The team also traded away one more veteran receiver in 2020 second-round pick Chase Claypool just prior to the deadline in exchange for the Chicago Bears’ 2023 second-round pick, No. 32 overall. The Steelers were 24th in the league in passing yards per game, averaging 200.6 yards, a dip from their 2021 average of 221 yards per game. The team also scored only 12 passing touchdowns to 16 rushing.
“I think the best teams can do both,” Rooney said. “Being a team that’s tough to defend means you can do a lot of things right. I think what we’re looking for is to be balanced. I think we need to improve on the passing game for sure. We need to see more yards after catch from our receivers. Obviously, we need to be better in the red zone. So, definitely some places we need to improve on to score more points is the bottom line.”
In 2022, with a young core of players like Pickett and wide receiver George Pickens, the Steelers opted for a more conservative game plan than in years past, prioritizing ball security over splash plays. But the Steelers will enter 2023 with Pickett installed as the starting quarterback for a full offseason and a young core of talented playmakers around him. With players like Pickens, Diontae Johnson, Pat Freiermuth and Najee Harris on the roster, coupled with the 7-2 finish after the bye week, there’s reason for offensive optimism.
“The way that we finished the season, the way we came out of the bye week, I think we should be really proud of ourselves,” Harris said after the Week 18 win against the Browns. “We can just see how our future is. We’re young, but we’re also really talented, and I think that for us to come together through all that adversity that we had early on in the year, for us to finish out the season the way we did, man, that should be motivation for us. We should be hungry for next year.”
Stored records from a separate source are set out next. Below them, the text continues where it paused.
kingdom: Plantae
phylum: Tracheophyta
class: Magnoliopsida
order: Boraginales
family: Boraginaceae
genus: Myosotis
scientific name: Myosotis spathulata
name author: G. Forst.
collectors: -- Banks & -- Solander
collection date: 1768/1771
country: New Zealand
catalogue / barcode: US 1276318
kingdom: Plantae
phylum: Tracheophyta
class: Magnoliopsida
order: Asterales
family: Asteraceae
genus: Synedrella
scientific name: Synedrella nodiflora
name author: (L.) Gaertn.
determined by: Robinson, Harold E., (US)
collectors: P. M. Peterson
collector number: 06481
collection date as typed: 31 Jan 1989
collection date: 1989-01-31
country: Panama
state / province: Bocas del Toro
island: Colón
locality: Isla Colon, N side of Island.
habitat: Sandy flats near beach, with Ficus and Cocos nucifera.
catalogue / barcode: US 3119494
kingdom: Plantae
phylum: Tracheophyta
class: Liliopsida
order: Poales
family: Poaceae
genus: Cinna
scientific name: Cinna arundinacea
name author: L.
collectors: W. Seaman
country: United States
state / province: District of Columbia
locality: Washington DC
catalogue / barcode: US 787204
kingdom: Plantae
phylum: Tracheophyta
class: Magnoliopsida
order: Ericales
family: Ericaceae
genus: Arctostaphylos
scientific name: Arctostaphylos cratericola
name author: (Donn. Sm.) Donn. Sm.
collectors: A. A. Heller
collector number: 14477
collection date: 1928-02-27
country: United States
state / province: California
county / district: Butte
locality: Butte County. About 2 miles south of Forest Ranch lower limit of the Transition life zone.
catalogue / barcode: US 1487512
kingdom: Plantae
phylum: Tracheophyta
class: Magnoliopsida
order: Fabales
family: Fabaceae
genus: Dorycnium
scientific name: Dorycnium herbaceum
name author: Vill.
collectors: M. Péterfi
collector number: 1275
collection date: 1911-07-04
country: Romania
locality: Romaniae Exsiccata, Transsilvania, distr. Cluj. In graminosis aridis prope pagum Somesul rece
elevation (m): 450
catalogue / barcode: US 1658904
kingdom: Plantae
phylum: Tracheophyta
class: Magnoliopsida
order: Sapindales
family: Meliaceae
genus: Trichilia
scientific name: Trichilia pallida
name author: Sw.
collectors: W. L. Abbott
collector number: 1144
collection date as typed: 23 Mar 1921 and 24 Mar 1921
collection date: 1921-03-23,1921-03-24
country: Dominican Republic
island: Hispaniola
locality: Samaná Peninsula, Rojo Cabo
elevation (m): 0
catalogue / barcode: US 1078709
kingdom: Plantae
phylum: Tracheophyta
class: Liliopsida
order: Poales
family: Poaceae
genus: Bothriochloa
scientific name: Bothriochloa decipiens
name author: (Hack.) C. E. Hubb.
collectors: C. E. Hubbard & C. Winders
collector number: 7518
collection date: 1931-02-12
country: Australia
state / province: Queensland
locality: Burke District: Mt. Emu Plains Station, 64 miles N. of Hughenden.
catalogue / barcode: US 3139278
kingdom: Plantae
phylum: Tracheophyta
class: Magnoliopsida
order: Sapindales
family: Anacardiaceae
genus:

The team prioritized continuity for Pickett and the offense in retaining Canada for another season, believing that his offense can evolve in its third season after back-to-back years working in conditions that didn’t allow Canada to fully open up his playbook.
It’s a gamble, especially as division rival Baltimore announced the hire of former Georgia offensive coordinator Todd Monken to lead the Ravens’ offense on Tuesday. Monken guided aggressive offenses with the back-to-back national championship Bulldogs (501.1 yards, 40.7 points per game in 2022) and in previous NFL stints as OC of the Browns (career-high 3,827 passing yards for Baker Mayfield in 2019) and the Buccaneers (No. 1 in NFL total offense in 2018).
The Steelers are an old-school organization, often sticking to the principles of defensive smash mouth, trench-warfare football. But the NFL is moving away from that style, trending more toward a pass-happy league with its best teams collecting offensive skill players like infinity stones.
The Steelers aren’t typically an organization that jumps on a new trend, but this one might be here to stay. Are the Steelers?